[WHAT IS EXPECTED]
Within the lines below, the span from the line with "index pip: (603, 494)" to the line with "pinky tip: (854, 532)", both ends included, is to be reproduced exactly, with pictures omitted.

[MATERIAL TO PROCESS]
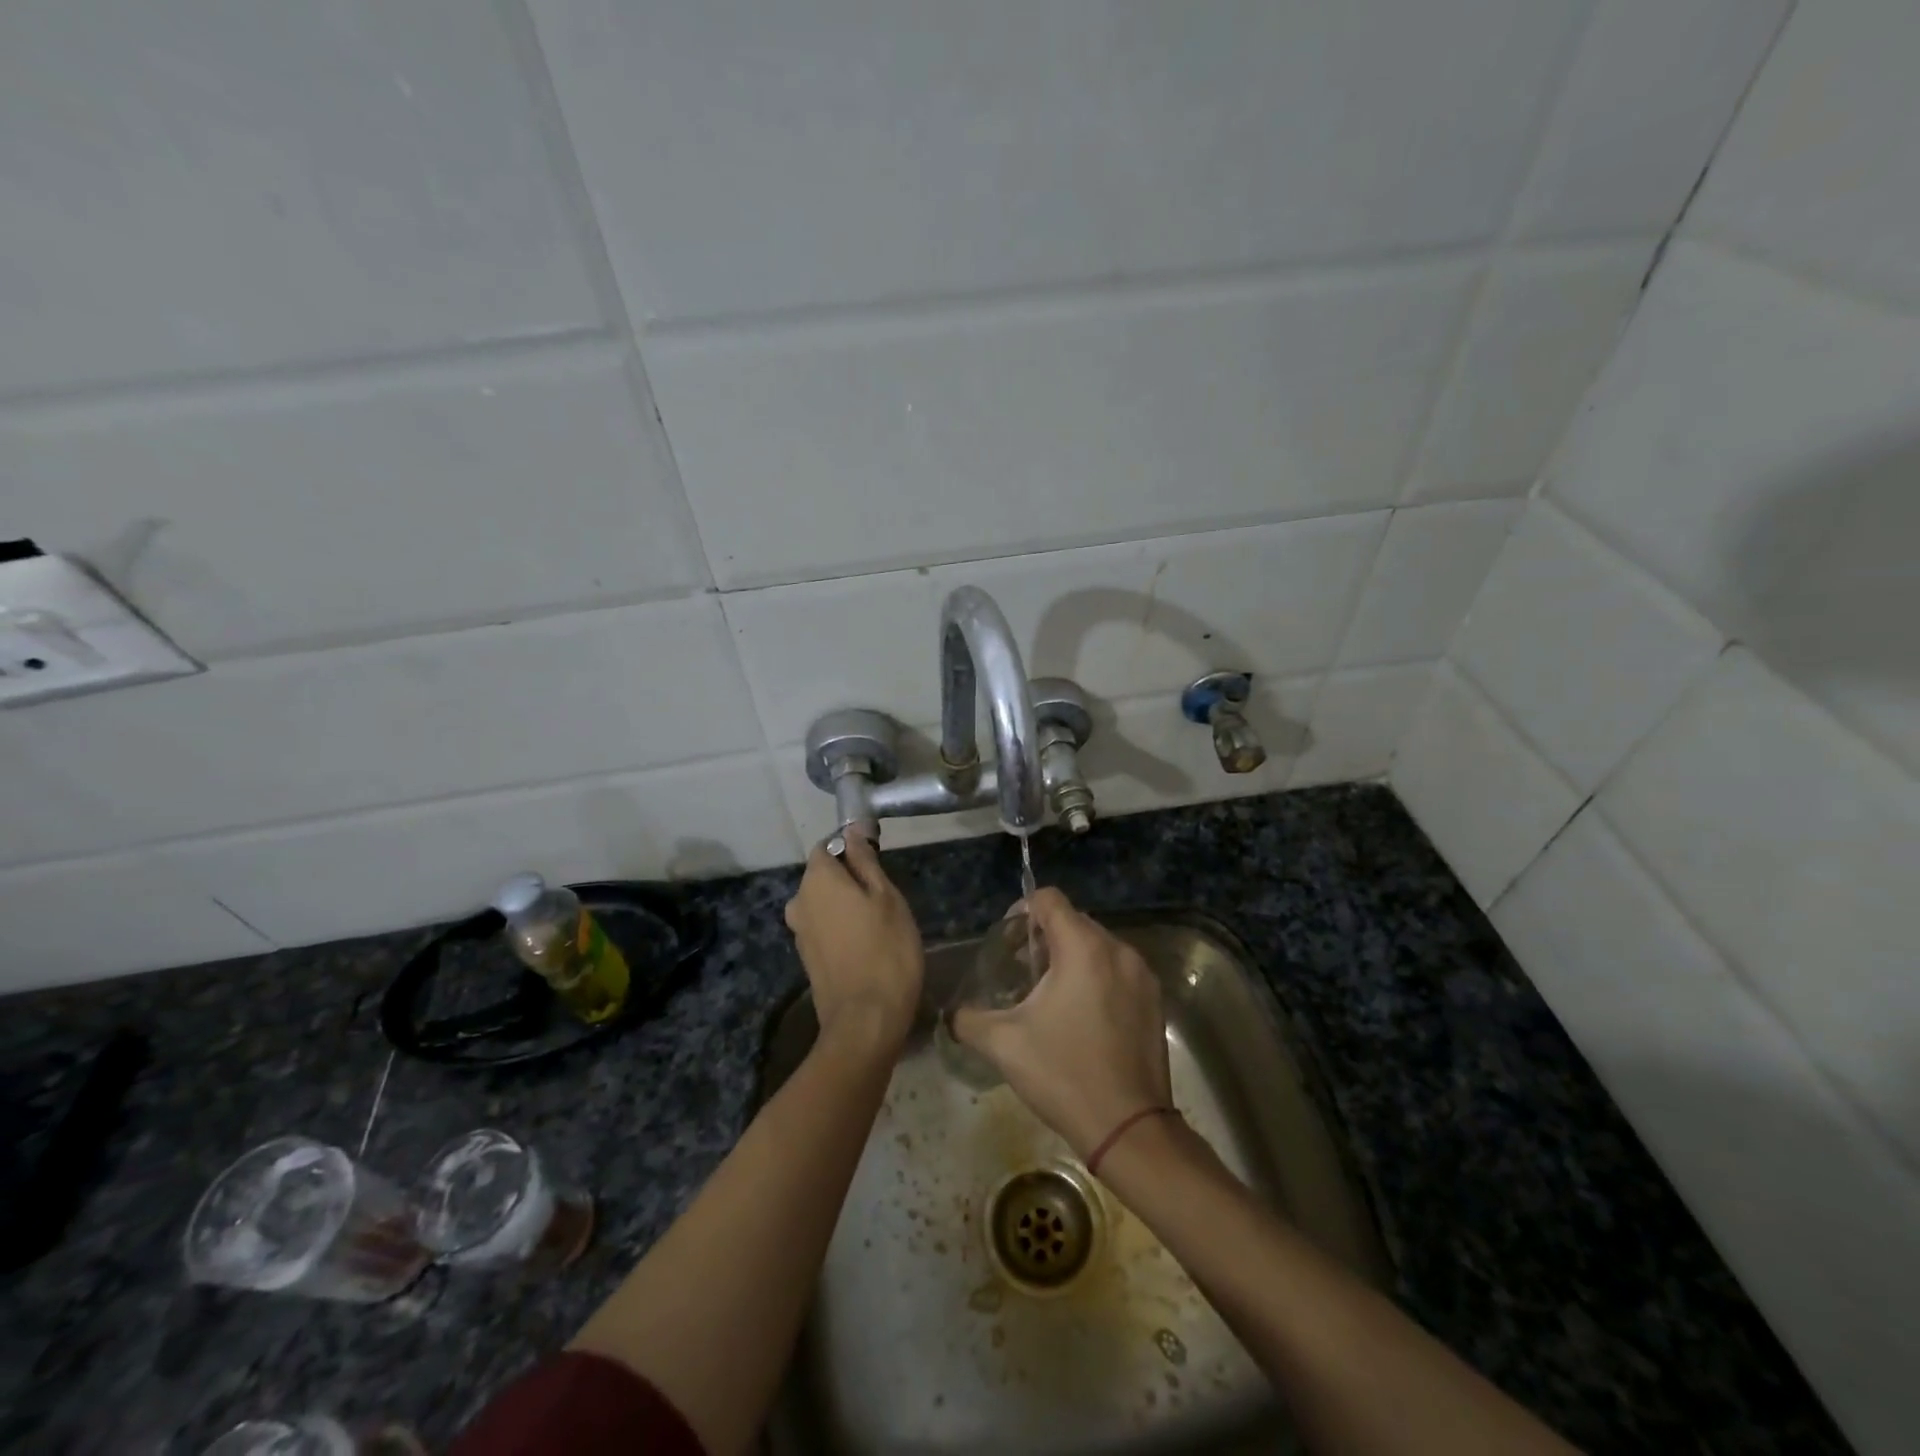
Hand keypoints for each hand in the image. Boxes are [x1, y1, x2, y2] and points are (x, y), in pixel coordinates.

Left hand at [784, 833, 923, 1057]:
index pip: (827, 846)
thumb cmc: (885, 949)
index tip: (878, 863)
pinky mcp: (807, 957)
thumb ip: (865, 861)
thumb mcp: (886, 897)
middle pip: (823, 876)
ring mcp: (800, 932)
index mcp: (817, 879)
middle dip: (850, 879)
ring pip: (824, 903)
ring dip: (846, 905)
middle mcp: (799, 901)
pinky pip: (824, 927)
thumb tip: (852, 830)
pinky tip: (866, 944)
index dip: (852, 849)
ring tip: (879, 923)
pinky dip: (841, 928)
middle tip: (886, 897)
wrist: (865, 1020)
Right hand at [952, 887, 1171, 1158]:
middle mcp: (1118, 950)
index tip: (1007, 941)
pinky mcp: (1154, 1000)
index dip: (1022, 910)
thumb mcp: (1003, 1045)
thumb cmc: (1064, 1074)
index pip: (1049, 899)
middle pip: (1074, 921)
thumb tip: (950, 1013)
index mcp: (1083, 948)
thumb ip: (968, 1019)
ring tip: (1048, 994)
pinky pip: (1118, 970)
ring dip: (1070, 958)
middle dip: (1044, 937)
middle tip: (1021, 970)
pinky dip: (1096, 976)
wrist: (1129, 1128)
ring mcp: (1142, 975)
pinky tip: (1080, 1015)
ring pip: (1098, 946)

...

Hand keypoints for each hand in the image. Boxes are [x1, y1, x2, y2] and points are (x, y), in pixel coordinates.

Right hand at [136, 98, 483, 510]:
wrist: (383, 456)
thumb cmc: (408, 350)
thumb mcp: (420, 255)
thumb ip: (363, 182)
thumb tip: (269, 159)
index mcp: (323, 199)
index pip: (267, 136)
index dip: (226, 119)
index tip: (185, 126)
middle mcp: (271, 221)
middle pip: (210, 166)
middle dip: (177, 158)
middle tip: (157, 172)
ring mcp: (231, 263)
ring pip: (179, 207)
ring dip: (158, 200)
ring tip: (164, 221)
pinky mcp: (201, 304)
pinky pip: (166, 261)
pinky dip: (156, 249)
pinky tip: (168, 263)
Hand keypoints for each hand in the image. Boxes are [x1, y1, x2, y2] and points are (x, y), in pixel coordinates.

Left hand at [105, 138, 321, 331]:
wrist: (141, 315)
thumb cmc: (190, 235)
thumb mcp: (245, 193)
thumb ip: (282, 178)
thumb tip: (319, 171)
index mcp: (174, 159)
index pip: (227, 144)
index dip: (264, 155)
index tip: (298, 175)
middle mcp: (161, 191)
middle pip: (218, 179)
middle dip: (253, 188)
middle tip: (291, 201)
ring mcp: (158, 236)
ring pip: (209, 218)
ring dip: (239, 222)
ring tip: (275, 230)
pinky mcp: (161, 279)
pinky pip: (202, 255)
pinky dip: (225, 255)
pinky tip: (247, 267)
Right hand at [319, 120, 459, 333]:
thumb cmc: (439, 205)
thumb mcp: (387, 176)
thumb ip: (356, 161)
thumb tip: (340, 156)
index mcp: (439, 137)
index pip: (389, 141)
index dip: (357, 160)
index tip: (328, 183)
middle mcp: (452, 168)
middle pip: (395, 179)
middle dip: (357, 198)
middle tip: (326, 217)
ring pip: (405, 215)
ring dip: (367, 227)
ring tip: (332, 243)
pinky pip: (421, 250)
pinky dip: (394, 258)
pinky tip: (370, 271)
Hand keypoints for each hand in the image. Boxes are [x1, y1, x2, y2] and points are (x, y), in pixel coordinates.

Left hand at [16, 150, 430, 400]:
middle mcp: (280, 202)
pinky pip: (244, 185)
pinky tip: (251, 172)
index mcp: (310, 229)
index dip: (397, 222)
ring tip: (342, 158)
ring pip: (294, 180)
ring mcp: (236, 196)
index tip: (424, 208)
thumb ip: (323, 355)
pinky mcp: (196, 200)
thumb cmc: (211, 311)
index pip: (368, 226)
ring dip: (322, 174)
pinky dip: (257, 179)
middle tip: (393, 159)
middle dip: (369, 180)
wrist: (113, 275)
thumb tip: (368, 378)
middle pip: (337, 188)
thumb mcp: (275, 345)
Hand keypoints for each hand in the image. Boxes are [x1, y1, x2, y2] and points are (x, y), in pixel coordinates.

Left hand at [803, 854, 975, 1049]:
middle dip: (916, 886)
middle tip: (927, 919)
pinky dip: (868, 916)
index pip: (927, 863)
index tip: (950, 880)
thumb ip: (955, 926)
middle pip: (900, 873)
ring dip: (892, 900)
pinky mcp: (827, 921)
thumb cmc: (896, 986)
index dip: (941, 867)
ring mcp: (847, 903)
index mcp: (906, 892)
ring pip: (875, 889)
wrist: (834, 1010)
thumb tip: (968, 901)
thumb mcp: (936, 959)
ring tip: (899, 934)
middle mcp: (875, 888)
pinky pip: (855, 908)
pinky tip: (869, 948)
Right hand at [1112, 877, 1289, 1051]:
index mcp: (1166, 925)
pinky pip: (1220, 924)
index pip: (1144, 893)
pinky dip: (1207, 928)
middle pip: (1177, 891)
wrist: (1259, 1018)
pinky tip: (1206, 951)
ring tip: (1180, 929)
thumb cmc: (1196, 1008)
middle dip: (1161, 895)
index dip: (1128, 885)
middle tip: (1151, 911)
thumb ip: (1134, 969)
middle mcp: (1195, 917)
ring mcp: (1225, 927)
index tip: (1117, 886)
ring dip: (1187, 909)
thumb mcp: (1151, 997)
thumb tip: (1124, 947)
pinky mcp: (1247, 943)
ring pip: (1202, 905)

==

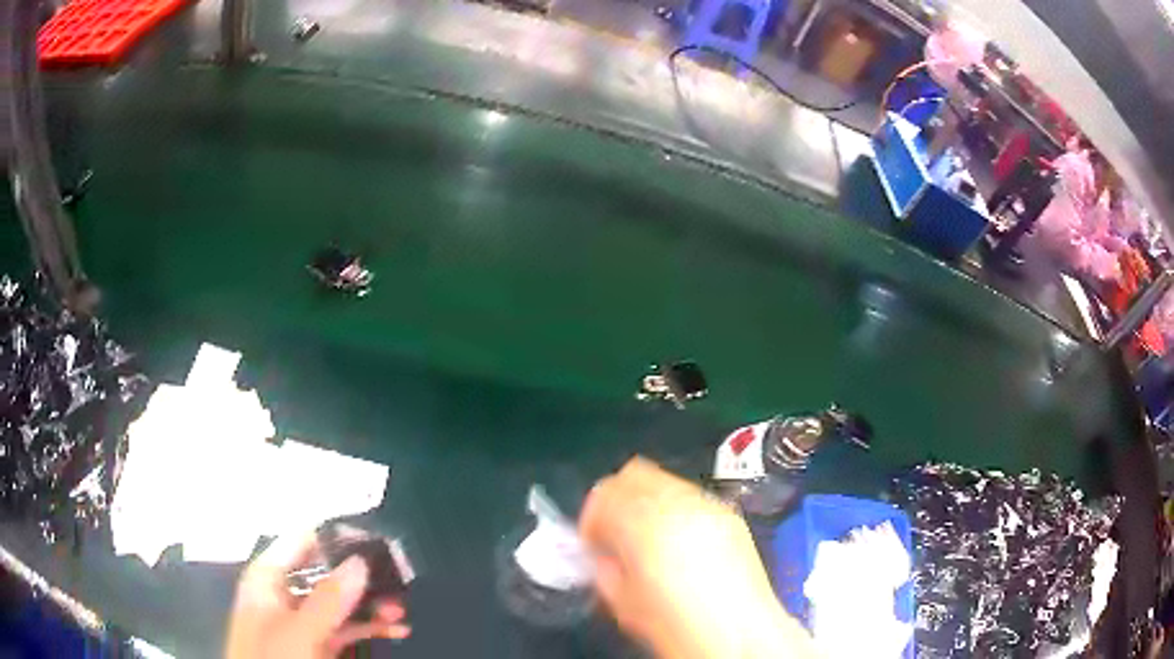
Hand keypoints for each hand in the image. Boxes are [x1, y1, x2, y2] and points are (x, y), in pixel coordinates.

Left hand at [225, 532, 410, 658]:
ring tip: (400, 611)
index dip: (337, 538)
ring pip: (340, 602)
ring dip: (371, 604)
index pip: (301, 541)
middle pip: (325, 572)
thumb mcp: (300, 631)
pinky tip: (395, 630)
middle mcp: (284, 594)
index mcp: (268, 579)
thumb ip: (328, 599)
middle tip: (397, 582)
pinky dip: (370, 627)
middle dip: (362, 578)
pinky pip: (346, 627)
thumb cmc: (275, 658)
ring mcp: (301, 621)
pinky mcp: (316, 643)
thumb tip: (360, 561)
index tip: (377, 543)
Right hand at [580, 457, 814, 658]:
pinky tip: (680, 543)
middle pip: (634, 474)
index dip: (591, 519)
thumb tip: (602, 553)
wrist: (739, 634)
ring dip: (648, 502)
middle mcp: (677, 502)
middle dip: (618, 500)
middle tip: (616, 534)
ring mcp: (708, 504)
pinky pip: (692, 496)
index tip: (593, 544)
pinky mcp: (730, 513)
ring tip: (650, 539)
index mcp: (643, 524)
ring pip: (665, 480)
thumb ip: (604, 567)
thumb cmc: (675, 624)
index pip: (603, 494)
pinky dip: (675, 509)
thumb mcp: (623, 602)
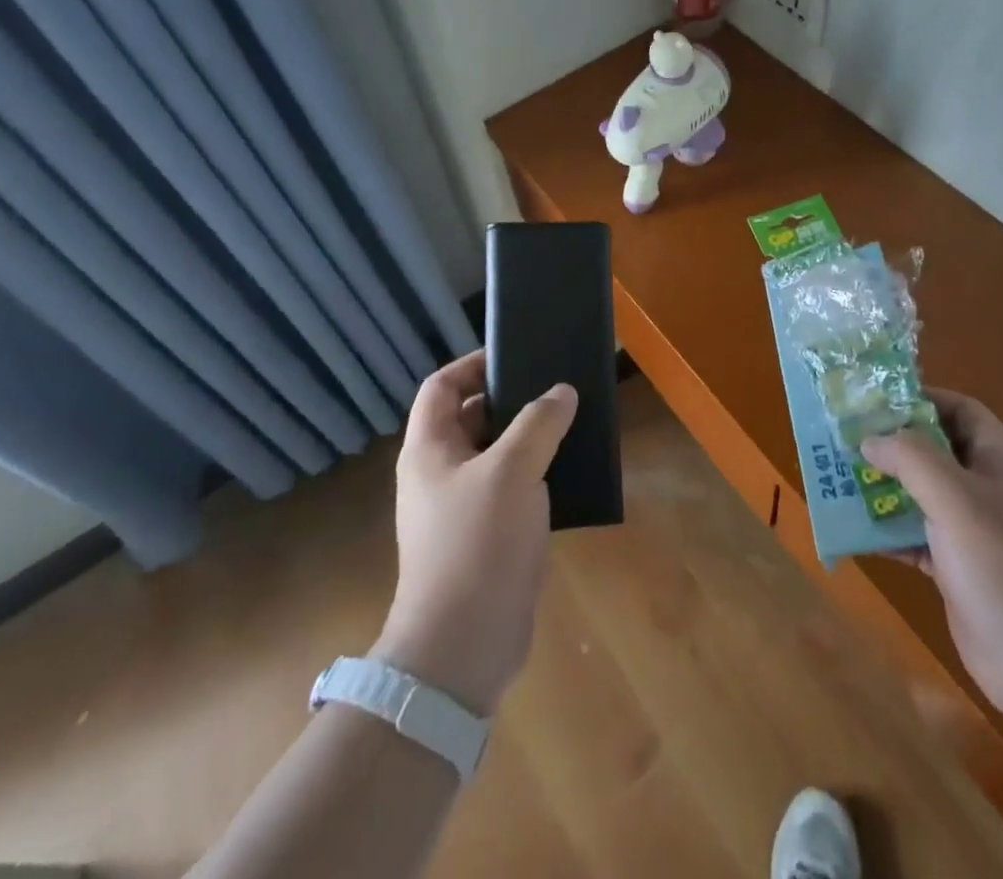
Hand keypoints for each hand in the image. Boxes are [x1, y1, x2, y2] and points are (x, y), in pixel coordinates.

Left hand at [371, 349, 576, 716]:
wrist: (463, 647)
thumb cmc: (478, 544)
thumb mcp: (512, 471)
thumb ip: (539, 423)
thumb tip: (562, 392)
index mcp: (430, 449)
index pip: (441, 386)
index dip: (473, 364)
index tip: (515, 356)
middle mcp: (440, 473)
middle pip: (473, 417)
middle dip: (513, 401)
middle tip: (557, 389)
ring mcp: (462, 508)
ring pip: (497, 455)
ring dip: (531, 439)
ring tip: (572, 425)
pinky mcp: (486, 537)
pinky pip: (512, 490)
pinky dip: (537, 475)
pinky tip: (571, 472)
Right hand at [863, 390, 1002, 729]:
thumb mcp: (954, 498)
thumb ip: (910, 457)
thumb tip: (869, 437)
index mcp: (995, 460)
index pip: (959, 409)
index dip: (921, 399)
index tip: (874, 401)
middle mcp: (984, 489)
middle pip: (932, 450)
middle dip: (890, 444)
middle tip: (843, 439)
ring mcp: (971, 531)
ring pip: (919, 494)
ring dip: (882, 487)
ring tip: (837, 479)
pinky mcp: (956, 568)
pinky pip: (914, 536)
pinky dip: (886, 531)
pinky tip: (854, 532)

[SOLVED EXERCISE]
index pip: (603, 494)
pinky dip: (675, 509)
thumb mcp: (623, 602)
Hand keypoints for each hand in the image. Boxes are [x1, y1, x2, y2] and points are (x, y), in pixel coordinates.

Left hand at [371, 349, 576, 716]:
wrist: (463, 647)
thumb cmc: (478, 544)
thumb mcp: (512, 471)
thumb ip: (539, 423)
thumb tip: (562, 392)
index mcp: (430, 449)
index pip: (441, 386)
index dip: (473, 364)
index tip: (515, 356)
middle mcp: (440, 473)
middle pip: (473, 417)
middle dip: (513, 401)
middle tip: (557, 389)
ring mcp: (462, 508)
ring pip: (497, 455)
ring dip: (531, 439)
ring tip: (572, 425)
pinky mcp: (486, 537)
pinky pip: (512, 490)
pinky dip: (537, 475)
pinky tip: (571, 472)
Right hand at [863, 390, 1002, 729]:
thumb mcp: (954, 498)
thumb ip: (910, 457)
thumb tip: (869, 437)
index mcp: (995, 460)
index pip: (959, 409)
index dip: (921, 399)
index tip: (874, 401)
middle mcp: (984, 489)
middle pip: (932, 450)
middle dip: (890, 444)
middle tip: (843, 439)
ring mcp: (971, 531)
ring pip: (919, 494)
ring dip: (882, 487)
ring tip: (837, 479)
pinky mcp: (956, 568)
pinky pip: (914, 536)
pinky dip: (886, 531)
pinky tip: (854, 532)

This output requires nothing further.